* **EXERCISE BRIEF**: Please restate, exactly as they appear, only the lines from the one that contains "5: (122, 22)" to the final line of the entries, with no pictures.

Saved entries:
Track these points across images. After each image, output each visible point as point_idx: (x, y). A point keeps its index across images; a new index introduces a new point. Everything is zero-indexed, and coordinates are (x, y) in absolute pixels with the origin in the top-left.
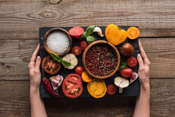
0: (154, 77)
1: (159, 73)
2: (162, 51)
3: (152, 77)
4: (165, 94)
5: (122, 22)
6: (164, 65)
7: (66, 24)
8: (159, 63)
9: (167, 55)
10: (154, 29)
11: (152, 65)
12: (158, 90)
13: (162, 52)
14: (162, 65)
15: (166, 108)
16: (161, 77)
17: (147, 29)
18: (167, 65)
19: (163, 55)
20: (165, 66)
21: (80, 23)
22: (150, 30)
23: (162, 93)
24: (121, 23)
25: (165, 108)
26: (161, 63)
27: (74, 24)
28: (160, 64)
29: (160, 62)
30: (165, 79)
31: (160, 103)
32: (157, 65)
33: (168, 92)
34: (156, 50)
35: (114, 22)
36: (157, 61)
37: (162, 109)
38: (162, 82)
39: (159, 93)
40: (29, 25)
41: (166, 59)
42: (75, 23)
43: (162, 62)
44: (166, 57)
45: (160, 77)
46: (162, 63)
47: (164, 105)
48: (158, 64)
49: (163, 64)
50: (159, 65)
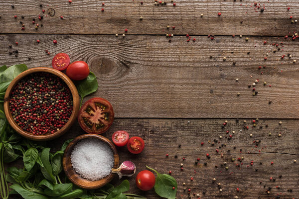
0: (268, 117)
1: (278, 108)
2: (284, 64)
3: (264, 117)
4: (289, 153)
5: (209, 4)
6: (289, 92)
7: (95, 5)
8: (279, 87)
9: (294, 72)
10: (275, 19)
11: (265, 92)
12: (275, 144)
13: (285, 67)
14: (284, 92)
15: (291, 181)
16: (282, 117)
17: (261, 19)
18: (294, 93)
19: (287, 72)
20: (290, 94)
21: (124, 4)
22: (265, 22)
23: (283, 149)
24: (207, 6)
25: (289, 181)
26: (281, 88)
27: (109, 4)
28: (279, 90)
29: (281, 86)
30: (289, 122)
31: (279, 169)
32: (273, 92)
33: (296, 149)
34: (273, 60)
35: (192, 4)
36: (275, 85)
37: (284, 183)
38: (283, 127)
39: (277, 149)
40: (19, 4)
41: (292, 81)
42: (113, 4)
43: (284, 86)
44: (293, 76)
45: (280, 117)
46: (286, 88)
47: (287, 175)
48: (275, 89)
49: (287, 90)
50: (279, 92)
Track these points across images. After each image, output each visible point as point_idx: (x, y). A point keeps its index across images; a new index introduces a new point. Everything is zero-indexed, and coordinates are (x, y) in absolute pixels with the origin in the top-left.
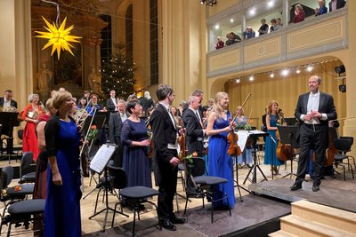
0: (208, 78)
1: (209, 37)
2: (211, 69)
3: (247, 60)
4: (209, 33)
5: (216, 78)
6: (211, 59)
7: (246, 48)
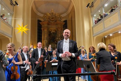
0: (93, 37)
1: (92, 20)
2: (94, 33)
3: (106, 27)
4: (92, 18)
5: (96, 36)
6: (94, 28)
7: (105, 21)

* **ANSWER TO THIS TASK**:
5: (122, 22)
6: (164, 65)
7: (66, 24)
8: (159, 63)
9: (167, 55)
10: (154, 29)
11: (152, 65)
12: (158, 90)
13: (162, 52)
14: (162, 65)
15: (166, 108)
16: (161, 77)
17: (147, 29)
18: (167, 65)
19: (163, 55)
20: (165, 66)
21: (80, 23)
22: (150, 30)
23: (162, 93)
24: (121, 23)
25: (165, 108)
26: (161, 63)
27: (74, 24)
28: (160, 64)
29: (160, 62)
30: (165, 79)
31: (160, 103)
32: (157, 65)
33: (168, 92)
34: (156, 50)
35: (114, 22)
36: (157, 61)
37: (162, 109)
38: (162, 82)
39: (159, 93)
40: (29, 25)
41: (166, 59)
42: (75, 23)
43: (162, 62)
44: (166, 57)
45: (160, 77)
46: (162, 63)
47: (164, 105)
48: (158, 64)
49: (163, 64)
50: (159, 65)
0: (268, 117)
1: (278, 108)
2: (284, 64)
3: (264, 117)
4: (289, 153)
5: (209, 4)
6: (289, 92)
7: (95, 5)
8: (279, 87)
9: (294, 72)
10: (275, 19)
11: (265, 92)
12: (275, 144)
13: (285, 67)
14: (284, 92)
15: (291, 181)
16: (282, 117)
17: (261, 19)
18: (294, 93)
19: (287, 72)
20: (290, 94)
21: (124, 4)
22: (265, 22)
23: (283, 149)
24: (207, 6)
25: (289, 181)
26: (281, 88)
27: (109, 4)
28: (279, 90)
29: (281, 86)
30: (289, 122)
31: (279, 169)
32: (273, 92)
33: (296, 149)
34: (273, 60)
35: (192, 4)
36: (275, 85)
37: (284, 183)
38: (283, 127)
39: (277, 149)
40: (19, 4)
41: (292, 81)
42: (113, 4)
43: (284, 86)
44: (293, 76)
45: (280, 117)
46: (286, 88)
47: (287, 175)
48: (275, 89)
49: (287, 90)
50: (279, 92)
Track these points across images. After each image, output each visible point as point_idx: (x, y). A point keeps its index across images; a new index introduces a new point. Everything is zero-indexed, and coordinates are (x, y) in absolute pixels with the origin in the top-left.
0: (208, 78)
1: (209, 37)
2: (211, 69)
3: (247, 60)
4: (209, 33)
5: (216, 78)
6: (211, 59)
7: (246, 48)
0: (93, 37)
1: (92, 20)
2: (94, 33)
3: (106, 27)
4: (92, 18)
5: (96, 36)
6: (94, 28)
7: (105, 21)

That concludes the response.